This article is reprinted by permission from  .

While telling my mom about the next medical procedure I scheduled for her, she replied, “Enough with the doctor visits.”

She has a point. In the previous six months, I had arranged for her to be questioned and examined by an army of medical professionals, including an audiologist, a geriatrician, a physical therapist and several specialists at Montefiore Medical Hospital’s Center for the Aging Brain in Yonkers, New York. She wants these appointments to stop.

In my defense, I hoped for solutions to the aging-related problems she suffers from. In her defense, the geriatrician said my mom was relatively healthy for a 90-year-old woman and recommended she take a daily vitamin with iron, vitamin D and calcium.

Getting hearing aids was necessary, too. So were more trips to the Center for the Aging Brain. The last doctor who examined her at the Center nixed medication because the side effects were harmful. He said he believed her lack of hearing contributed to her mild cognitive decline.

That doctor noticed my mom shuffled her feet when she walked and recommended I take her to a physical therapist. The physical therapist gave her the option of walking on her own every day or coming to the therapist’s office three times a week and exercising daily at home. My mom chose walking.

Do you really need a colonoscopy at 80 or 90?

“This is not a one-size-fits-all yes or no answer,” says Dr. Suneet Singh, an emergency department physician, assistant professor at the University of Texas Austin Dell Medical School, and medical director at  CareHive . “You have to look at your age, your health, and your life’s goals. You have to talk to your doctor and ask, ‘Why are these tests being ordered?'”

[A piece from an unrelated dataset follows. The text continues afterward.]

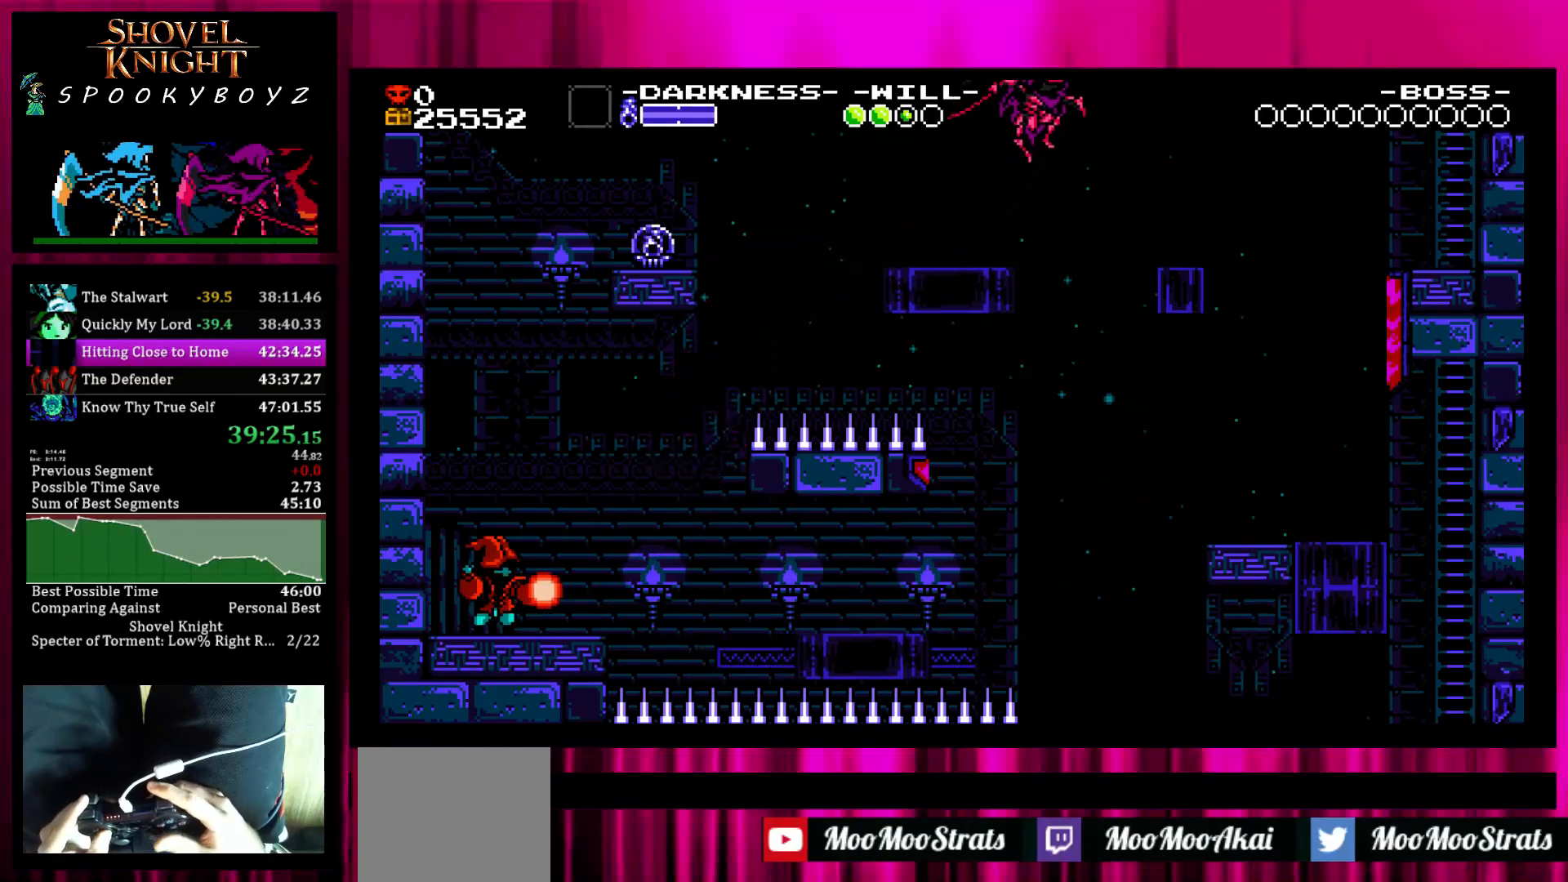
{"buttons": [], "left_stick": "right", "right_stick": "center", "events": [[67, "SQUARE", "up"]]}
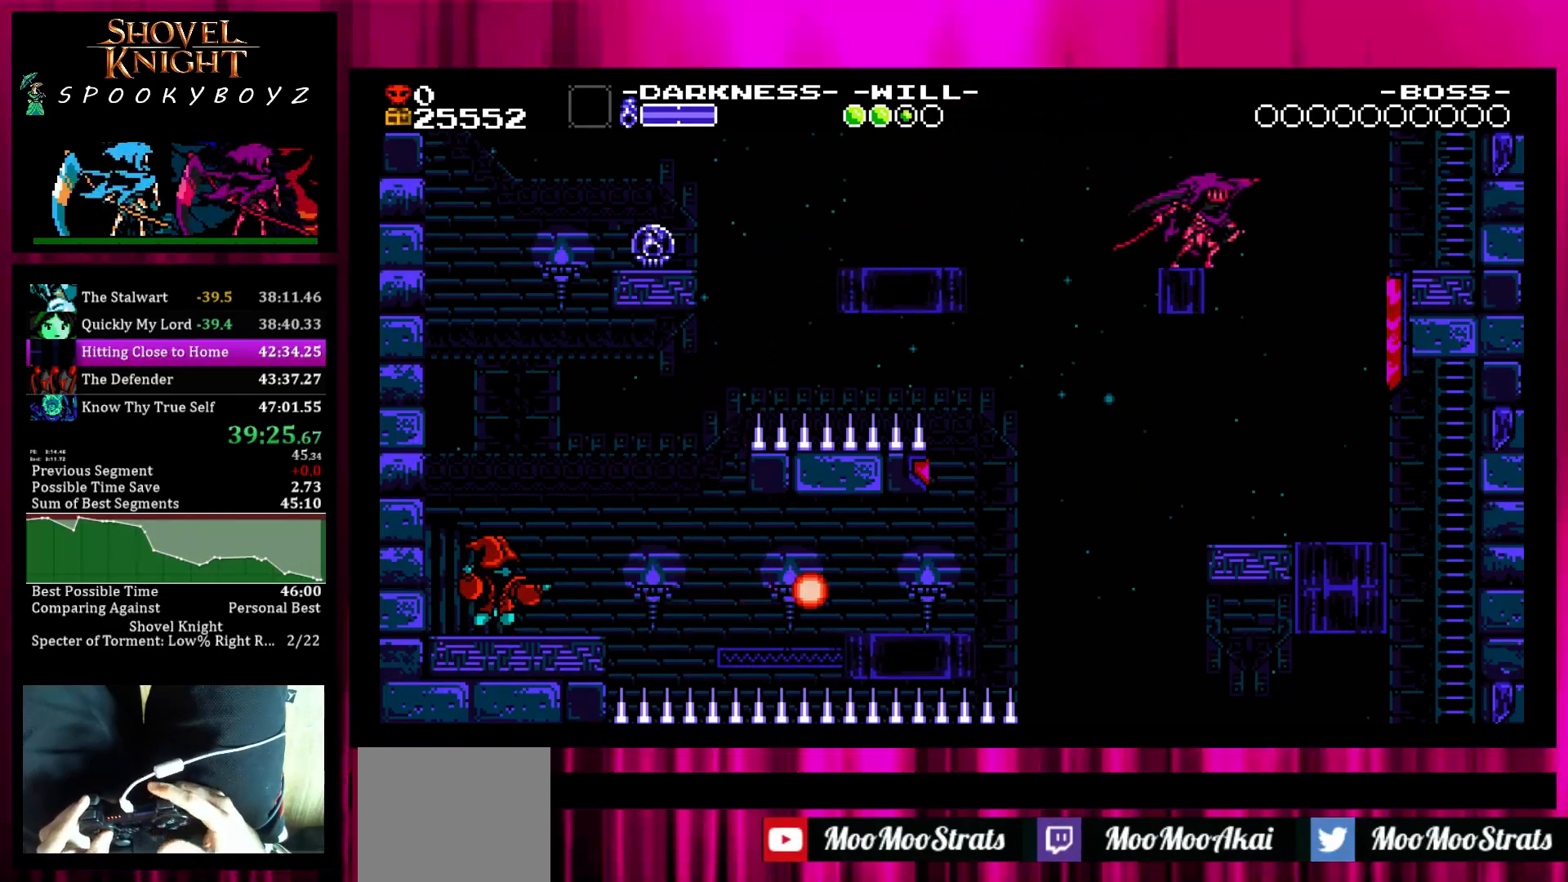
{"buttons": [], "left_stick": "right", "right_stick": "center", "events": [[67, "SQUARE", "down"], [267, "SQUARE", "up"]]}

“Do you have a history of cancer?” he continued. “A colonoscopy can screen for polyps. Most are benign, but some can eventually become cancerous, and early detection is when cancer treatments work best.”

Like other doctors, Singh discusses with his patients the risks and benefits of surgeries and other medical procedures. “I also talk to them about their goals in life,” he says. “If you’re in your 80s and 90s, in good health and want to see your granddaughter walk down the aisle, then yes, maybe you do get that colonoscopy.”

Look at your age. “For example, current research shows colonoscopies could prevent death from colon cancer in patients with life expectancy of greater than 10 years,” says Dr. Eric Chyn, geriatrician, assistant professor and director of the geriatric medicine fellowship program at Rutgers Health New Jersey Medical School and University Health/Ambulatory Care Clinic.

For older patients in excellent health who are expected to live 10 years or longer, Chyn said he believes a colonoscopy “will likely bring more benefit than harm.”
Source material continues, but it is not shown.